§ **Фрагмент документа**:
'''

Форум » Роман об Анжелике » Моменты в романе, от которых хочется плакать » Ответить

Моменты в романе, от которых хочется плакать

княгиня Спадо:

Ответов - 54, стр: 1 2 3 4 All

Shorena: Леди Искренность пишет: то, что может показаться лично тебе пустяком, неким велением страстного тела, порывом, не стоящим внимания, может быть воспринято любимым человеком, как трагедия и повод к страданиям вплоть до разрыва отношений. А это уже урок, что порой, если дорожишь отношениями, не стоит рисковать разменять их на сиюминутный порыв. B этом я с вами абсолютно согласна! И как хорошо,что вы вот так воспринимаете идеологию автора. Я за! Просто мне всегда казалось,что Голон в этой книге "проповедует" что-то другое. А ваш анализ мне очень даже по вкусу.

'''

§ **Сохранённые записи**:
'''

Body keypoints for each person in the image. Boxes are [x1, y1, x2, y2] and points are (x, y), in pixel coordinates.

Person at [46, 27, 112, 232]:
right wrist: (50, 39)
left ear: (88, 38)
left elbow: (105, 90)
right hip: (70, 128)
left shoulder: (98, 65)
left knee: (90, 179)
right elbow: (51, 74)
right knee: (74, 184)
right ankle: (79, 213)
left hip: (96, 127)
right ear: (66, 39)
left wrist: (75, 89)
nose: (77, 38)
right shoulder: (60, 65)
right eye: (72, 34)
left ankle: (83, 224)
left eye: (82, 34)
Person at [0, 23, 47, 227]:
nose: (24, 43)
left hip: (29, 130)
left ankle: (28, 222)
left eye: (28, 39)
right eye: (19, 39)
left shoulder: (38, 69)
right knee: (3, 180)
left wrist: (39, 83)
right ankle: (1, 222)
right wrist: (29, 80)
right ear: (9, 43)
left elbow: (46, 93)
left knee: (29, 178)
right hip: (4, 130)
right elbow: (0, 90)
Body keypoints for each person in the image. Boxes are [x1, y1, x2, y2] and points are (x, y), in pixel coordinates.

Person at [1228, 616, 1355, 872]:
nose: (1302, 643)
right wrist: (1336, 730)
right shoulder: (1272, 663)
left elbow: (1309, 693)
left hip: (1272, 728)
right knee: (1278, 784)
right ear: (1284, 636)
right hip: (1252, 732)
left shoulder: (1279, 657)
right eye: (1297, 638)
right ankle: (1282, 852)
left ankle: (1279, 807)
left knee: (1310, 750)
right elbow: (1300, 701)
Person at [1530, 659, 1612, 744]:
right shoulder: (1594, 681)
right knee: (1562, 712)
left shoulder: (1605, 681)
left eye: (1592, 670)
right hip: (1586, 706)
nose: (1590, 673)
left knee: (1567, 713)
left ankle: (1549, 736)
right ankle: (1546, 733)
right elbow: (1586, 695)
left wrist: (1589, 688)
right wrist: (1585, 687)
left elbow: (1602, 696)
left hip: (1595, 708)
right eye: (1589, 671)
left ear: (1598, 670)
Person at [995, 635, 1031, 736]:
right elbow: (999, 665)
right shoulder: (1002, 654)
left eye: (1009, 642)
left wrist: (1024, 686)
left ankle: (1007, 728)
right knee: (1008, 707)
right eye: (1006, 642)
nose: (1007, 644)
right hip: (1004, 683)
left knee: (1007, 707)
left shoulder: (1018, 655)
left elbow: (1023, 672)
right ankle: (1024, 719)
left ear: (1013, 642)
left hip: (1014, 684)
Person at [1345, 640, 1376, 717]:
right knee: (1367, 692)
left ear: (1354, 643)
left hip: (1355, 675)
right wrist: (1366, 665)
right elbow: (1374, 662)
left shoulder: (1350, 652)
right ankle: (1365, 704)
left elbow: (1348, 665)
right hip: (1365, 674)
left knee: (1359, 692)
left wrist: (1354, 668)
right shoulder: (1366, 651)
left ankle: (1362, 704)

'''
'''

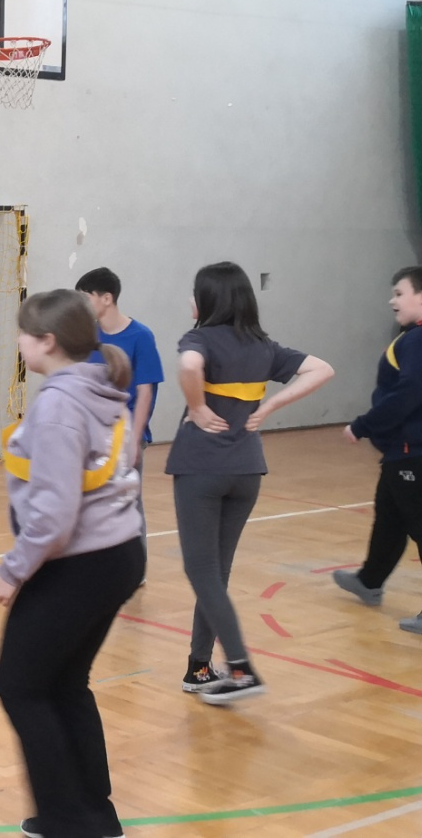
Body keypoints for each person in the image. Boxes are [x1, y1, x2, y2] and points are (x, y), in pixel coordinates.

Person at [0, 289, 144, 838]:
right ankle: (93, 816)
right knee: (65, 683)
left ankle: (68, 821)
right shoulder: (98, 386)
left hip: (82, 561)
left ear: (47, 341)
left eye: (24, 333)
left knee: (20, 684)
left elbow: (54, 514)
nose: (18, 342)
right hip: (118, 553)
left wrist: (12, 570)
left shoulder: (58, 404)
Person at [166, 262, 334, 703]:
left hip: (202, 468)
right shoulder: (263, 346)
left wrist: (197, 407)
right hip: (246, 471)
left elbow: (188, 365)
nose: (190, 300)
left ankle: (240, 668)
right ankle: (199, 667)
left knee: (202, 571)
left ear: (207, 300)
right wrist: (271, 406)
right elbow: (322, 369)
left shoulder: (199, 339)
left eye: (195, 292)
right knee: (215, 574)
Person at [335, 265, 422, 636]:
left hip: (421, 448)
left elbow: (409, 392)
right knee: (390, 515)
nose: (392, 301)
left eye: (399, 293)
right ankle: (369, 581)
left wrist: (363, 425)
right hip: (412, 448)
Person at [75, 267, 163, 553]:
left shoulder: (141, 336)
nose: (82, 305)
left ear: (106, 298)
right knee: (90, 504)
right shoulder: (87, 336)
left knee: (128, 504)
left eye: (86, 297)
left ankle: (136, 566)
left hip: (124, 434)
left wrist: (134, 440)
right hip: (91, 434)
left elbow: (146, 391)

'''

§ **Вопросы и задания**:
[A] Определите, пожалуйста, согласуются ли с фрагментом документа утверждения: (i) Shorena согласна с тем, что пишет Леди Искренность; (ii) Shorena всегда считала, что Голон в этой книге проповедует то же самое; (iii) тема называется «Моменты в романе, от которых хочется плакать». Для каждого ответьте «да» или «нет» и приведите решающие слова фрагмента в точной цитате.
[B] Чего, согласно приведённым во фрагменте документа словам Леди Искренность, не стоит делать, если дорожишь отношениями?

§ **Список ответов**:
[A]
(i) Да: «я с вами абсолютно согласна».
(ii) Нет: «Голон в этой книге "проповедует" что-то другое».
(iii) Да: «Моменты в романе, от которых хочется плакать».

[B] Не стоит рисковать разменять их на сиюминутный порыв.